SEE: "Residents of the Jenin refugee camp speak of the viciousness of the Israeli attack"

"Just today, the United Nations Commission on Human Rights condemned Israel for 'mass killings' of Palestinians. There is no moral equivalence between the war on terrorism and Israel's unjust and ultimately self-defeating war on Palestinian Muslims and Christians."

Awad reiterated Muslim condemnation of terrorism and support for President Bush's demand that Israel withdraw from the cities it has invaded, end settlement activity and cease its "daily humiliation" of Palestinian Muslims and Christians. He also said that spontaneous rallies in support of Palestinian rights drew hundreds of thousands worldwide.
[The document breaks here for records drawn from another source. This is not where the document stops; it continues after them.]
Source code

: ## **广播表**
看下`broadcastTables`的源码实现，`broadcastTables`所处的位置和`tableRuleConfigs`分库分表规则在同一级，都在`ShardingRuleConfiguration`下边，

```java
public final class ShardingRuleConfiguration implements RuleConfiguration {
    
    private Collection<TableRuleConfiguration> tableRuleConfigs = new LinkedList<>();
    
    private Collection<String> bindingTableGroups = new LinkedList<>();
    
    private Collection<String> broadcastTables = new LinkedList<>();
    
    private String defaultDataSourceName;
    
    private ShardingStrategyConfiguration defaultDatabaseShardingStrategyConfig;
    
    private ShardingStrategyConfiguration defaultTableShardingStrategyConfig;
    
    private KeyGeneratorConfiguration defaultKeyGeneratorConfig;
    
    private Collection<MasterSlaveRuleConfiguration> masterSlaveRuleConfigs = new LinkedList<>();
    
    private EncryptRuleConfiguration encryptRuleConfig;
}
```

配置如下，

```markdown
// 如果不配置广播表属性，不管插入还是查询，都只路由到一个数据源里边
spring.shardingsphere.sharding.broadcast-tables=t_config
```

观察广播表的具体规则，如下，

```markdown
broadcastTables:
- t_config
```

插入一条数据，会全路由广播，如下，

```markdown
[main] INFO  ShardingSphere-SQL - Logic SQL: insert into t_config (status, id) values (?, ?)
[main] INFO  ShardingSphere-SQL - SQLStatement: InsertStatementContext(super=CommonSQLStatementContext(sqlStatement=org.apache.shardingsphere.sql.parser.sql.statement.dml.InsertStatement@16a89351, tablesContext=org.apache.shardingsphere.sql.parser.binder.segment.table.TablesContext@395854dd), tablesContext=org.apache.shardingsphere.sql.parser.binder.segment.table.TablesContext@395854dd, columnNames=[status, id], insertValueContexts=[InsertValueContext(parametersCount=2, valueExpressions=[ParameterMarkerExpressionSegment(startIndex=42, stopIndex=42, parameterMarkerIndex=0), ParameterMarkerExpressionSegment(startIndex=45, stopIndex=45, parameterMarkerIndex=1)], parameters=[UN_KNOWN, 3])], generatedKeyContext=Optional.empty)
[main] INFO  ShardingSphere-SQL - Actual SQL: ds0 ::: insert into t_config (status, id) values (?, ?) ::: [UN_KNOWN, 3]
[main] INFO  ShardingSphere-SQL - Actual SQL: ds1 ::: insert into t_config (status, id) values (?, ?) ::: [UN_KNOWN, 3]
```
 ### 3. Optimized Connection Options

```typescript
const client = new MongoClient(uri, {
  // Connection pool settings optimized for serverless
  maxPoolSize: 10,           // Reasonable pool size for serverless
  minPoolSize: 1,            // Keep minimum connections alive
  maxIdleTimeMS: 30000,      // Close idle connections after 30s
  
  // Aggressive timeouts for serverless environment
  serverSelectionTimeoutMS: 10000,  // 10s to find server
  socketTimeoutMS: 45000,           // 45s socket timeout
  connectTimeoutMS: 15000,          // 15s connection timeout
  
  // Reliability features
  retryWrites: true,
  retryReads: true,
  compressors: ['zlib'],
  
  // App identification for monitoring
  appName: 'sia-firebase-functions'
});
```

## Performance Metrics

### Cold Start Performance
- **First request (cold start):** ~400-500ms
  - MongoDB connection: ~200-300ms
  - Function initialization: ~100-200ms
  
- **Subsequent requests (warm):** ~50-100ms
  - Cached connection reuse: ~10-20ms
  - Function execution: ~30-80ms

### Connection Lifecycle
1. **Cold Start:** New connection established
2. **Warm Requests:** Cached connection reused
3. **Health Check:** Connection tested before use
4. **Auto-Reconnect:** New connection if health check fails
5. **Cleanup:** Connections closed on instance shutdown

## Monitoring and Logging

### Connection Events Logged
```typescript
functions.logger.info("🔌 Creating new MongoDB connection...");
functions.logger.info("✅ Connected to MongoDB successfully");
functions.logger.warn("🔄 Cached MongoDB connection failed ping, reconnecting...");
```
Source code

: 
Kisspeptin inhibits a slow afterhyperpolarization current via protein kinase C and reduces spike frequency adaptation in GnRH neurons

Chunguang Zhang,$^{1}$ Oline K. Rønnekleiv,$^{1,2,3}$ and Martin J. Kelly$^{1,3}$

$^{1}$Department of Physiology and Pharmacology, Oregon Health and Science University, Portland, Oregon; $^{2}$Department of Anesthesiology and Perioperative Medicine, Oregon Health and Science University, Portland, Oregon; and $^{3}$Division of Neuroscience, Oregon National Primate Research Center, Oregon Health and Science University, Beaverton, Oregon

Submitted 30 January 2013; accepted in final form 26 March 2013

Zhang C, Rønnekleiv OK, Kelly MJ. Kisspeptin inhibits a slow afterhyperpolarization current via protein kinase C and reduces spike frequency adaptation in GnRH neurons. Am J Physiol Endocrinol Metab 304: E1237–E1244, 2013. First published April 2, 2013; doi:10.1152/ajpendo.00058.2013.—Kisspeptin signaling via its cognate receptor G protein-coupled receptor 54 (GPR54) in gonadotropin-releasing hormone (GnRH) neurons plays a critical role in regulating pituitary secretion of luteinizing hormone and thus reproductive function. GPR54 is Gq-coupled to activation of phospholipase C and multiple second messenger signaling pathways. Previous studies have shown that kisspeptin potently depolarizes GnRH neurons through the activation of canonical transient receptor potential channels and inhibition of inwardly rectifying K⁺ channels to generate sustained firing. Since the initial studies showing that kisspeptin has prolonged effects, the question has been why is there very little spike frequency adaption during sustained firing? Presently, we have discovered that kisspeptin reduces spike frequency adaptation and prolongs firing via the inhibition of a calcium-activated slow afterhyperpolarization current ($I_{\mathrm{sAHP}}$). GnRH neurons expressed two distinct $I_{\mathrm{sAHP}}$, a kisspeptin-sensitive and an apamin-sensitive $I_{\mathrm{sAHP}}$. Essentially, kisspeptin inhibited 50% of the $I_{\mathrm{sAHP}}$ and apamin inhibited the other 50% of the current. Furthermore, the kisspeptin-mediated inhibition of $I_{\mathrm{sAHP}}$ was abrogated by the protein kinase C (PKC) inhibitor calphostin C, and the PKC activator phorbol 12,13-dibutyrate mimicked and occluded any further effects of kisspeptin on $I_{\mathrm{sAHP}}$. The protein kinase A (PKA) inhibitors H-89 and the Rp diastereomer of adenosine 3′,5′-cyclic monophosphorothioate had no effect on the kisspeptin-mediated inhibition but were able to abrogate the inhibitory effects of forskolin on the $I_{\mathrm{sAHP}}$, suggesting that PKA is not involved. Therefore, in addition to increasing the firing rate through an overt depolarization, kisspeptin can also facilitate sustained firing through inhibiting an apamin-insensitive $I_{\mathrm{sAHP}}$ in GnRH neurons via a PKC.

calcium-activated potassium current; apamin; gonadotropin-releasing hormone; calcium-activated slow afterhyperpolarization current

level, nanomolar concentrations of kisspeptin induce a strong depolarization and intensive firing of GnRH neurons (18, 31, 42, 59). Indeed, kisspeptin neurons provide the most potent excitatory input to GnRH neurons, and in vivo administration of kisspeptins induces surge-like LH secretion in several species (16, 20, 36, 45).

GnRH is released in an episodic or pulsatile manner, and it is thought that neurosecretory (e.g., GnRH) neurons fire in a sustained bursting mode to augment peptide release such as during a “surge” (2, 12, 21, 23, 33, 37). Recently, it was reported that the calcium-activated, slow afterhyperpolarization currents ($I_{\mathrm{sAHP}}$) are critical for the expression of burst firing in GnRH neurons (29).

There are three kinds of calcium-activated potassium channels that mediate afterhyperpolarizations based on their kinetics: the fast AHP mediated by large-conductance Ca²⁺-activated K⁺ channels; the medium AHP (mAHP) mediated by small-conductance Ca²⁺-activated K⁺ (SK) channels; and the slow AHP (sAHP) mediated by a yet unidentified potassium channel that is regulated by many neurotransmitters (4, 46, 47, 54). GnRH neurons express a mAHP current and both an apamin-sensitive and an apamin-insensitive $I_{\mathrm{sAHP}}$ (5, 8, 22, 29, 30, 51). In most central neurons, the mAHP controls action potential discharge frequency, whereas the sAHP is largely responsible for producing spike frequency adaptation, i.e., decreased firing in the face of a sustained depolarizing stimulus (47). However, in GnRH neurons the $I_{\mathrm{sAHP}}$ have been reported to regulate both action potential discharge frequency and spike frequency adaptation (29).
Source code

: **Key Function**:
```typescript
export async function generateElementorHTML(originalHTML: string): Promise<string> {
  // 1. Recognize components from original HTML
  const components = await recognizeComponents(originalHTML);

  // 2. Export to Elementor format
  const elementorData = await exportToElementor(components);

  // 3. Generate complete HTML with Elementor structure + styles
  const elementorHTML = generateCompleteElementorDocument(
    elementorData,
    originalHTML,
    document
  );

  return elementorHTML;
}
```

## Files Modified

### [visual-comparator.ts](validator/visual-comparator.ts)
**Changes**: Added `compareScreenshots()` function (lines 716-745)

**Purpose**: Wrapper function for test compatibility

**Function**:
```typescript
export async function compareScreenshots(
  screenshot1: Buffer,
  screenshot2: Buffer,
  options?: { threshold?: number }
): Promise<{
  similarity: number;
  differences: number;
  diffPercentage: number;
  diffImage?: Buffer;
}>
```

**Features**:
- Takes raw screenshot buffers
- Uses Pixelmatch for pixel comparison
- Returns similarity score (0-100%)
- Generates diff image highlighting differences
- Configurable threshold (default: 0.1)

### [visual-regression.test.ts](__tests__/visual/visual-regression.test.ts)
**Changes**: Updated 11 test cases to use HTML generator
U.S. Muslims say "War Crimes" committed in Jenin

U.S. Muslims say "War Crimes" committed in Jenin

The Council on American-Islamic Relations (CAIR) today condemned what it called "war crimes" by Israeli occupation forces in the Palestinian refugee camp in Jenin. According to media reports, the Israelis are preparing to raze the camp using bulldozers. The Washington-based Islamic advocacy group asked that President Bush stop the destruction of Jenin in order to prevent civilian deaths and to keep evidence of atrocities from being destroyed.

CNN's Rula Amin reported this morning: "…bulldozers now are knocking down houses there. And we have been hearing earlier in the day confirmed by units of officers in the field that the residents were asked through the loudspeakers by the Israeli army to leave their houses and to gather in locations on the outskirts of the camp. There is a lot of concern among the residents that what's happening is that Israeli bulldozers are bulldozing the houses. They are flattening the camp."

The French news agency Agence France Presse (AFP) reports that the Israeli army expelled some 800 women and children from the Jenin refugee camp on Wednesday. AFP quoted UNICEF officials who said, "The women and children were forced out on the streets of Jenin, where they have no protection, food or clothing." The Palestinian Society for the Protection of Human Rights and the Environment cites eyewitness reports that Israeli forces are now digging what may be mass graves in the camp. Israel is refusing to allow aid groups or the media into Jenin.

Even Israeli Foreign Minister Shimon Peres termed the army's actions in Jenin a "massacre."


"These war crimes, carried out using American-taxpayer-funded weapons, are being driven by blood lust and a thirst for revenge. We call on President Bush to stop this state-sponsored terror against innocent Palestinian civilians," said CAIR Board Chairman Omar Ahmad.

Ahmad added that Israel's actions recall the destruction of more than 400 Palestinian towns and villages since 1948 and the 1982 massacre at the Sabra and Shatila Palestinian refugee camps in Lebanon. He reiterated Muslim support for President Bush's demand that Israel withdraw from the cities it has invaded, end settlement activity and cease its daily humiliation of Palestinian Muslims and Christians.